Il frappait l’un de ses élèves qui s’est suicidé

Le Japon traditionnel doit surmonter ses contradictions pour avancer / photo Emmanuel Charlot

C’est l’AFP qui donne l’information :

TOKYO, 26 sept 2013 (AFP) : Un ancien entraîneur de basket japonais a été condamné jeudi à un an de prison avec sursis pour le suicide d’un lycéen qu’il avait fréquemment battu. Le tribunal d’Osaka (ouest) a condamné Hajime Komura, 47 ans, suite à la pendaison fin 2012 d’un adolescent de 17 ans membre du club de basket d’un lycée de cette ville. Le jeune garçon avait laissé une lettre expliquant son suicide par le fait d’avoir été constamment battu par l’entraineur, a indiqué la direction de l’établissement scolaire. Hajime Komura avait reconnu les faits et présenté ses excuses à la famille du lycéen peu après son suicide. Le président du tribunal, Kenta Onodera, a dénoncé cette « croyance aveugle » en l’efficacité des châtiments corporels, malgré des plaintes de parents. « Ce suicide prouve la souffrance physique et mentale de la victime », a encore commenté le magistrat, cité par l’agence de presse Jiji.

Un fait de plus qui allonge la liste des scandales éducatifs dans le monde du sport et qui sonne comme une sorte de conclusion… Le judo n’est pas concerné directement cette fois, et c’est aussi une façon de comprendre que notre discipline n’est pas seule frappée du sceau d’ignominie au Japon. Tout le modèle sportif est dans le collimateur, et pour les mêmes raisons, dont l’élément principal est bien défini par le Président du Tribunal : la « croyance aveugle » dans la dimension positive, éducative, socialement et moralement justifée de cette violence du groupe, du maître, sur l’individu à former. Ce qui est important dans ce triste dénouement, c’est, effectivement, comme le souligne encore fois le magistrat, que la « souffrance physique et mentale » provoquée par un harcèlement de ce type soit clairement établi dans la conscience collective japonaise.
Il appartiendra à la cette société de faire le travail collectif qui reste à faire, entre la position des victimes qui n’en veulent plus, et celles des « bourreaux » issus de ses rangs qui ne font qu’appliquer, plus ou moins brutalement, une prescription sociale ancienne et jusque là acceptée par tous, et parfois même désignée comme un des éléments de la spécificité japonaise, de son excellence. Comme le rappelait Yves Cadot à propos du judo dans notre magazine n°43 consacré à la montée des « scandales » :

« Jusque là le système était cautionné par les résultats. Ils étaient de moins en moins nombreux à vouloir le faire, mais de l’intérieur, les pratiquants regardaient les systèmes étrangers en se disant « ils s’amusent en faisant du judo, mais nous on gagne ». L’échec des Jeux est sans doute une grande humiliation pour eux. Ils ont commencé à se demander pourquoi ils doivent souffrir et en plus ils réalisent que des systèmes qui ne sont pas fondés sur la brutalité réussissent. »

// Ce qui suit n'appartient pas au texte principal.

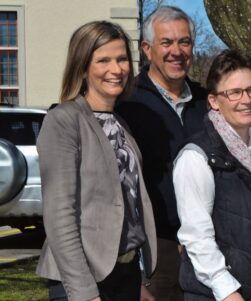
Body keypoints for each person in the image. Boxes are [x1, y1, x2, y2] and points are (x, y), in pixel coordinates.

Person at [36, 21, 157, 301]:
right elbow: (59, 215)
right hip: (83, 280)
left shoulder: (120, 123)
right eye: (103, 60)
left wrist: (137, 279)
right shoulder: (64, 120)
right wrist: (84, 292)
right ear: (82, 66)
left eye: (122, 59)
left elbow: (128, 205)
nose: (116, 69)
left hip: (124, 275)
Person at [173, 49, 251, 301]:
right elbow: (196, 236)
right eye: (234, 93)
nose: (246, 100)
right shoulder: (197, 157)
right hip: (223, 294)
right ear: (214, 101)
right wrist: (226, 289)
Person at [115, 6, 208, 300]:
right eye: (166, 43)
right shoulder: (127, 104)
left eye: (184, 42)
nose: (176, 51)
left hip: (207, 245)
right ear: (147, 49)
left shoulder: (208, 104)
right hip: (155, 249)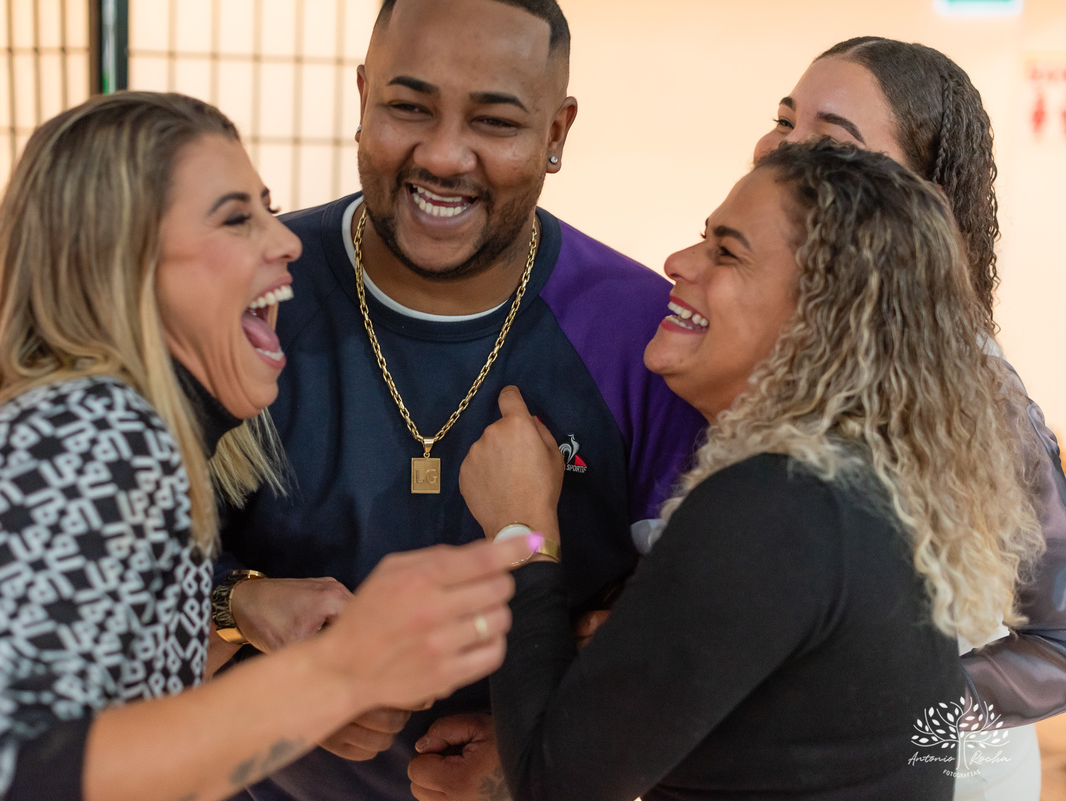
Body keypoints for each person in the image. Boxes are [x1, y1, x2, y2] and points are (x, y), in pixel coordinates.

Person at [0, 91, 540, 801]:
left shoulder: (121, 440)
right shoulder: (93, 430)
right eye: (236, 219)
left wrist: (241, 612)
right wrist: (344, 667)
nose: (285, 242)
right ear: (118, 263)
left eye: (269, 208)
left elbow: (110, 691)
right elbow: (11, 765)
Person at [216, 1, 706, 799]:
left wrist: (541, 743)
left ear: (557, 134)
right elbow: (132, 586)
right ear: (362, 97)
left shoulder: (645, 338)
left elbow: (693, 633)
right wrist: (264, 654)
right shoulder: (254, 297)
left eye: (495, 122)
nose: (443, 156)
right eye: (408, 108)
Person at [460, 140, 1046, 800]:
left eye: (726, 253)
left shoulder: (776, 504)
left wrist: (521, 528)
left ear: (820, 319)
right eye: (701, 240)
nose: (678, 264)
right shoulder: (862, 488)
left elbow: (554, 784)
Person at [755, 37, 1066, 799]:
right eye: (784, 120)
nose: (782, 150)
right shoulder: (777, 344)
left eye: (830, 140)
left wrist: (893, 709)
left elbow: (1058, 645)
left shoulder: (974, 386)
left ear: (919, 195)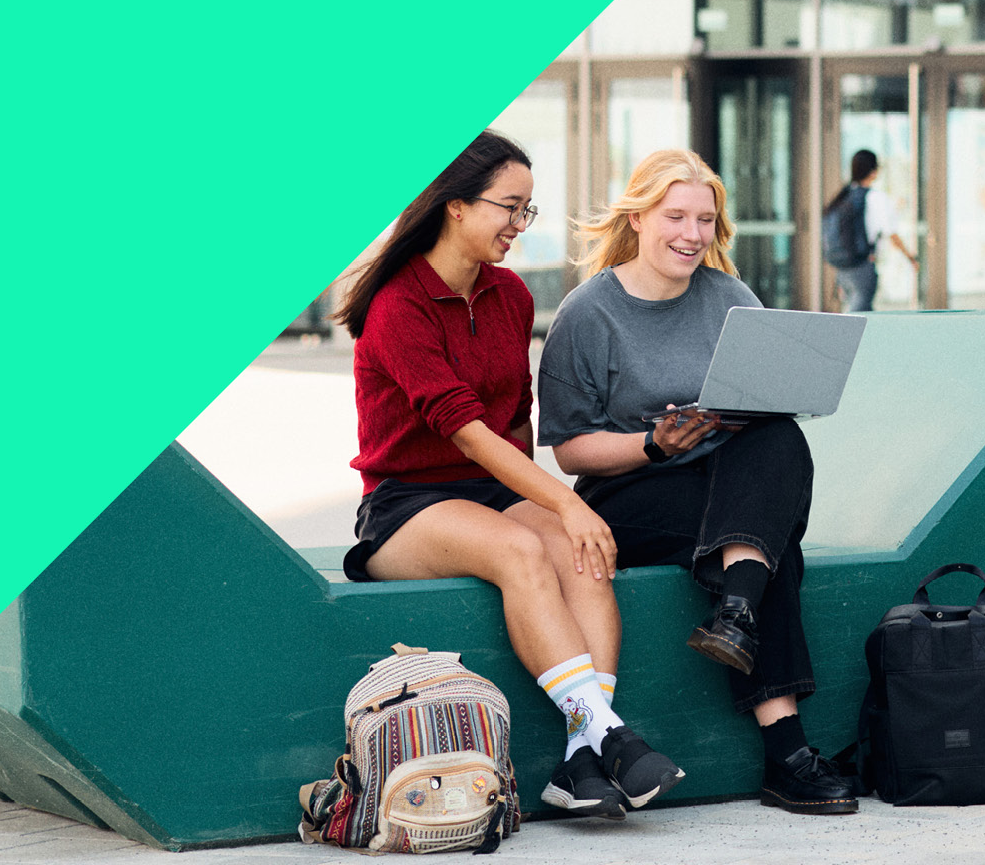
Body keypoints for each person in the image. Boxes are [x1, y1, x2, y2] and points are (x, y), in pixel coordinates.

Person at [330, 131, 683, 822]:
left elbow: (515, 424)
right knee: (522, 550)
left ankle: (586, 752)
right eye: (509, 208)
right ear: (455, 207)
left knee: (582, 551)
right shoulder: (398, 307)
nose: (520, 226)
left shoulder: (510, 295)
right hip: (405, 506)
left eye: (528, 210)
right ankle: (611, 734)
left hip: (491, 491)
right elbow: (468, 430)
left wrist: (563, 514)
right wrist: (564, 502)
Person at [536, 149, 859, 817]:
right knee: (771, 549)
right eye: (675, 215)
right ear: (638, 216)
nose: (692, 233)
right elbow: (570, 450)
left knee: (778, 436)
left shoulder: (730, 296)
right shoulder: (588, 312)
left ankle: (736, 612)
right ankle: (787, 753)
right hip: (633, 491)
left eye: (706, 219)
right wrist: (653, 443)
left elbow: (765, 403)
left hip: (730, 481)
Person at [823, 149, 918, 312]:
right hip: (862, 265)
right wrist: (910, 258)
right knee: (861, 315)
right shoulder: (875, 198)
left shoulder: (844, 195)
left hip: (842, 268)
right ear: (874, 172)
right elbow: (892, 234)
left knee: (855, 311)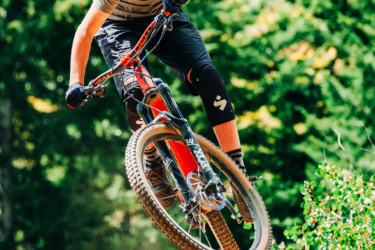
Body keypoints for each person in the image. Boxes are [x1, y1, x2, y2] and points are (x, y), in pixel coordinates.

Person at [65, 0, 252, 222]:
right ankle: (153, 160)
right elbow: (86, 30)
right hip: (118, 27)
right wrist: (75, 82)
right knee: (135, 92)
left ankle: (238, 174)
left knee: (209, 78)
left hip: (166, 15)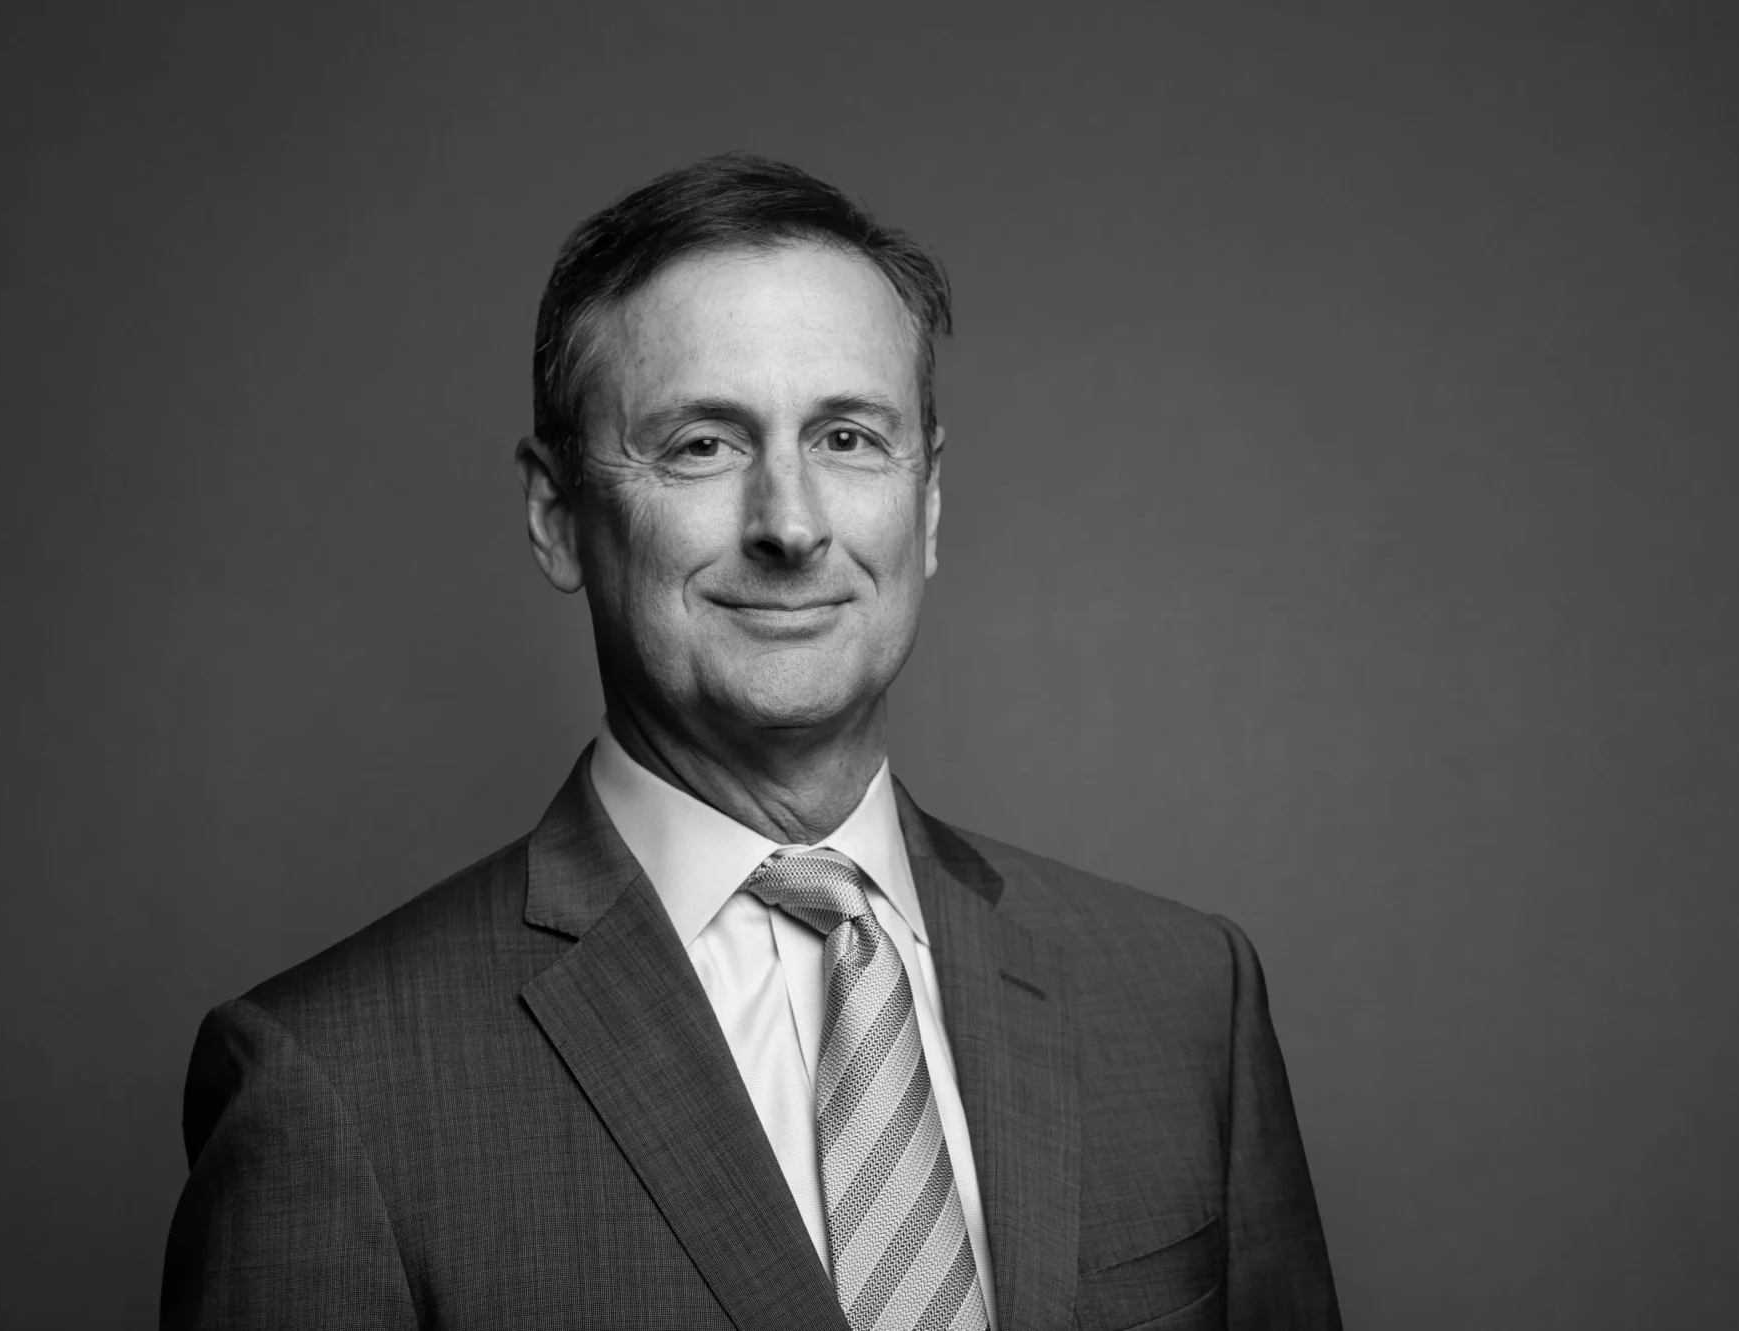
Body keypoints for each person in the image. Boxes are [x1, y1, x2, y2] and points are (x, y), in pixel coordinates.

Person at [159, 153, 1341, 1330]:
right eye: (702, 444)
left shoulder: (1183, 996)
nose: (790, 523)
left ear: (927, 503)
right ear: (557, 516)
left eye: (847, 438)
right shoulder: (333, 1087)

Il est probable que si le judo japonais avait gagné les Jeux de Londres, les violences subies par l’équipe féminine n’aurait pas été médiatisée.
Le Japon, qui vient d’obtenir les Jeux 2020, a désormais une forme de « contradiction » à dépasser. Si le judo n’est plus considéré positivement à cause de ce modèle que la société refuse… on ne lui pardonnera pas non plus de ne pas être l’incarnation de l’exigence et de l’engagement à la japonaise. Et c’est tout le sport japonais qui sera au pied du mur de la troisième voie – entre suprème exigence collective et respect de l’individu – qui lui reste à trouver. Somme toute, en espérant qu’il trouve leur chemin vers le meilleur, un moment important et positif de l’histoire du Japon.